Ну ладно, ладно, — ОТрэди выставил вперед ладони, — не нужны мне снова эти скандалы. Я думал, ты давно все забыла, Дори, мы встретимся, просто как старые друзья, и ты познакомишь меня со своим… новым другом. Не знаю, интересно ли это тебе, но у меня тоже появилась постоянная подружка — очень милая девушка, лингвист, знает чертову уйму языков… Я, конечно, не думал, что мы будем устраивать совместные пикники, но, мне казалось, можно иногда встретиться и поболтать… Слушайте, Блайт, не смотрите на меня волком: я оказался по делам в Эшфорде и просто захотел повидать Дори — без всяких задних мыслей — и убедиться, что у нее все в порядке. А сразу впадать в истерику, кричать — ну зачем же так? — ОТрэди похлопал ресницами, выдержав небольшую паузу. — Я ведь не злодей какой-нибудь. Ну, жили вместе, ну, расстались. У всех же есть какие-то истории за плечами, Что ж теперь, все время оборачиваться и плеваться? И кстати, в том, что с тобой тогда случилось, Дори, моей вины нет. Я это тогда говорил и сейчас повторю. Давай без обид: что было, то прошло, у тебя теперь новая жизнь — похоже, вполне благополучная.
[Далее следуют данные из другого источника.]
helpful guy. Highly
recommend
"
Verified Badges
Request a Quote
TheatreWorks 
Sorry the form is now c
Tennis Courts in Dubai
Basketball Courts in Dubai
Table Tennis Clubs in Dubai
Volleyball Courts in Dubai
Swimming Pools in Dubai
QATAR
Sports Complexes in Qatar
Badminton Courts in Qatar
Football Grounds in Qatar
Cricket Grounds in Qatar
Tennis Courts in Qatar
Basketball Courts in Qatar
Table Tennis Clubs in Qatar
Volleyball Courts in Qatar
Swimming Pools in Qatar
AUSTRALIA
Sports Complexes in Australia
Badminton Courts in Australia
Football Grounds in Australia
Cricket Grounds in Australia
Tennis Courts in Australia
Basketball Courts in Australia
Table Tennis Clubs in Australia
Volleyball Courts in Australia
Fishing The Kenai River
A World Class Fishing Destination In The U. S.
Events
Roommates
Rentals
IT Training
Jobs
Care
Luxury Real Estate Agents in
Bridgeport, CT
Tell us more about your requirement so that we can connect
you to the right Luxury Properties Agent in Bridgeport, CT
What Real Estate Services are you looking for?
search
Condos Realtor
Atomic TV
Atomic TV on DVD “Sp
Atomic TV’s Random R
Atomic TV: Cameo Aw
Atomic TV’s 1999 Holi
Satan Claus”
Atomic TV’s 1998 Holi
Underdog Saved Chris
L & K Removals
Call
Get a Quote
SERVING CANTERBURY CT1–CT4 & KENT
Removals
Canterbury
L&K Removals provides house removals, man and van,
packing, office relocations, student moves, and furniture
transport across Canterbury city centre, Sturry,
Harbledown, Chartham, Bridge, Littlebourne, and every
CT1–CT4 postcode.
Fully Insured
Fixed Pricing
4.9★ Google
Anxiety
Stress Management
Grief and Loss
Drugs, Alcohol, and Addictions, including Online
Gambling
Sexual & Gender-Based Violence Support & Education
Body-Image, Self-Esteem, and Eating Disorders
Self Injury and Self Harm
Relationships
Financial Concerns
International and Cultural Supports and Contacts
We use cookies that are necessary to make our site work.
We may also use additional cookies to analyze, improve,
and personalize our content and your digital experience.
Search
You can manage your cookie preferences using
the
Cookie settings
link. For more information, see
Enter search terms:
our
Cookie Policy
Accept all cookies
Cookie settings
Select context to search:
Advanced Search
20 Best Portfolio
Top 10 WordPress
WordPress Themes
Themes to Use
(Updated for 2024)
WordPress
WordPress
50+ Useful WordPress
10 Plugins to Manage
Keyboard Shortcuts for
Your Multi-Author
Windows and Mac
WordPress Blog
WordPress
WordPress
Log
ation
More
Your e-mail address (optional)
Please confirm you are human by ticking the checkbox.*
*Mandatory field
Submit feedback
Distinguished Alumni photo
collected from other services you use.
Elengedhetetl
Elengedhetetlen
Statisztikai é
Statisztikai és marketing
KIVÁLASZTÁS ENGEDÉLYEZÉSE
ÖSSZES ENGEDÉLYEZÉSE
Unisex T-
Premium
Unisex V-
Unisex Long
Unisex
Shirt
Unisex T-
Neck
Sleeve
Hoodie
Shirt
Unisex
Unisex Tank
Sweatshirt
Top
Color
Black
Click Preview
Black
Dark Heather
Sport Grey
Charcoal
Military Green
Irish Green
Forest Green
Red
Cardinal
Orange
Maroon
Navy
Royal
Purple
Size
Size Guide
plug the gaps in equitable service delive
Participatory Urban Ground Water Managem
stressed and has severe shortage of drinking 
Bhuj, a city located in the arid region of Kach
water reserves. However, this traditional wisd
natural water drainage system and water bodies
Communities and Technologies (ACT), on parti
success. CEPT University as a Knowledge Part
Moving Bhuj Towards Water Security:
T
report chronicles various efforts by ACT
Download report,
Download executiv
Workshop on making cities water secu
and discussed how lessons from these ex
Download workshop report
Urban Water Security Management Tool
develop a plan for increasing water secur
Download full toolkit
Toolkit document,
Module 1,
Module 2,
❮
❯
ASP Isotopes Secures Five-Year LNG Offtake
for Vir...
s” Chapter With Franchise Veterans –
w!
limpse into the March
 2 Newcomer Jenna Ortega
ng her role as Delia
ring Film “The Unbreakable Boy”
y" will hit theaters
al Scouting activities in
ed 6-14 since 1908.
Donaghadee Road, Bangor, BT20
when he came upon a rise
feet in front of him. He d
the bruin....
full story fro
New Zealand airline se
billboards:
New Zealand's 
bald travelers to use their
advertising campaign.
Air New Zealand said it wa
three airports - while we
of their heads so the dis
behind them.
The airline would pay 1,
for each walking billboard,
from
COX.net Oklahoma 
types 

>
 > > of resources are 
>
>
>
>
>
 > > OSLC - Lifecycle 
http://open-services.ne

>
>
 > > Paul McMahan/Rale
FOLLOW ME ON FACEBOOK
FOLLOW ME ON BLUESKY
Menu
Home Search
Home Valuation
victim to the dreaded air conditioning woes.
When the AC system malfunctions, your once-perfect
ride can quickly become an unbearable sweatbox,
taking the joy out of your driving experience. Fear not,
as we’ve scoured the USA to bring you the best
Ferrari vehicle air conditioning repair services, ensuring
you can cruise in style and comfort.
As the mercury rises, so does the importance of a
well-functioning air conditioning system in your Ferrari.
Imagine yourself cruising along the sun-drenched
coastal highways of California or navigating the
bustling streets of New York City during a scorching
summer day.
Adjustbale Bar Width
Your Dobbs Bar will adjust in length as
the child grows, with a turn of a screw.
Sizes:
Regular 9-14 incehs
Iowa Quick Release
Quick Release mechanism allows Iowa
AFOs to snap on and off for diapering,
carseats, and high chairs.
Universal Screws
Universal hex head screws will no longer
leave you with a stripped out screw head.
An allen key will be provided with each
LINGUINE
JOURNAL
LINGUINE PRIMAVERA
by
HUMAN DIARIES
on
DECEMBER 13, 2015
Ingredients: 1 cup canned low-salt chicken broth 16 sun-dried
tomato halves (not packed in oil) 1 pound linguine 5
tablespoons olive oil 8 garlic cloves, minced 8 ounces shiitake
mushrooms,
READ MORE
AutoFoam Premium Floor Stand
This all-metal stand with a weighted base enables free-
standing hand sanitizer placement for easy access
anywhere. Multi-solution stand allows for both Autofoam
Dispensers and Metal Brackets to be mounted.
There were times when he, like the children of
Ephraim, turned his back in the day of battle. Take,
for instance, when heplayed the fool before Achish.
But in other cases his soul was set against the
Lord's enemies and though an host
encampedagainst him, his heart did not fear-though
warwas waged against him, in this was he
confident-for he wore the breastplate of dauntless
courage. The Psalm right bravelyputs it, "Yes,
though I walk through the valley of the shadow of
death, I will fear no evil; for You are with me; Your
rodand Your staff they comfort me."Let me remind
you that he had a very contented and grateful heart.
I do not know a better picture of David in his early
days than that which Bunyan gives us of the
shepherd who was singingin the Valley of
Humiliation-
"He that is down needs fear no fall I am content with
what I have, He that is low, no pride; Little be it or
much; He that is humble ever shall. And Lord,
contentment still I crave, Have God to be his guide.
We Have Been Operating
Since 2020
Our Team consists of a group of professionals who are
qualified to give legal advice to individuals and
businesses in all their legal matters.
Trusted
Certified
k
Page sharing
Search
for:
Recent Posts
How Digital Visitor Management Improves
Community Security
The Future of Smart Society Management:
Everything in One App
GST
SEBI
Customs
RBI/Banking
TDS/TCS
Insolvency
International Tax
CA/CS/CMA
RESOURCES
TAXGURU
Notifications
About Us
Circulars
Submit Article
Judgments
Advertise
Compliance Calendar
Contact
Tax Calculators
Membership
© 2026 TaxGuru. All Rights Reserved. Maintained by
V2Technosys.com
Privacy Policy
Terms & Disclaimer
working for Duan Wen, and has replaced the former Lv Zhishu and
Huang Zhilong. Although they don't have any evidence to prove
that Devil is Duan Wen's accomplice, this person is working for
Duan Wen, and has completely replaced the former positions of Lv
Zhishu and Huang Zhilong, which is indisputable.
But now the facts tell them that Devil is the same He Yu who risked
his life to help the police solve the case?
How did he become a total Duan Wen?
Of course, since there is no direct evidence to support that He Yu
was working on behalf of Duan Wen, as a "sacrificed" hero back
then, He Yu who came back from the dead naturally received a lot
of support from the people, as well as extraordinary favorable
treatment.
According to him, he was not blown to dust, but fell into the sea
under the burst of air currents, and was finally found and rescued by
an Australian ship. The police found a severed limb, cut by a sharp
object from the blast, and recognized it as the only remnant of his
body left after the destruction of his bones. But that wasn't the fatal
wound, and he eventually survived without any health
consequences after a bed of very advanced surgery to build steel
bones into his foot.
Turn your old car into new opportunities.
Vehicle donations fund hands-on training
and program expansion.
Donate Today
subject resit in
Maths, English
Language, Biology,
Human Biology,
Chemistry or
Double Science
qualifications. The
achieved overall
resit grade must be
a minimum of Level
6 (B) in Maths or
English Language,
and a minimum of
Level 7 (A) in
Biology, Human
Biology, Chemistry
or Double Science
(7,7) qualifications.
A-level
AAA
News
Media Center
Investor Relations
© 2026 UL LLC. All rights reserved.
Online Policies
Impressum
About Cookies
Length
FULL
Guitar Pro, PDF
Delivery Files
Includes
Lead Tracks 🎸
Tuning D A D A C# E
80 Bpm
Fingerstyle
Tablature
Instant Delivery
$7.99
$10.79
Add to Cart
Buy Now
Я же могу оставить за собой право просто помнить тебя? Честное слово, Блайт, я не собирался перебегать вам дорогу или что-нибудь в этом роде. Так, зашел — все-таки мы с Дори довольно долго были близкими друг другу людьми. Разве нет? Однако, я вижу, мое присутствие не вызывает у вас особого энтузиазма, и чашечку чаю мне здесь не предложат. Ладно, я пойду. Надеюсь, после моего ухода в ваших отношениях вновь воцарится полная гармония. Может, еще увидимся в менее нервозной обстановке. Пока, Дори! Счастливо, Блайт!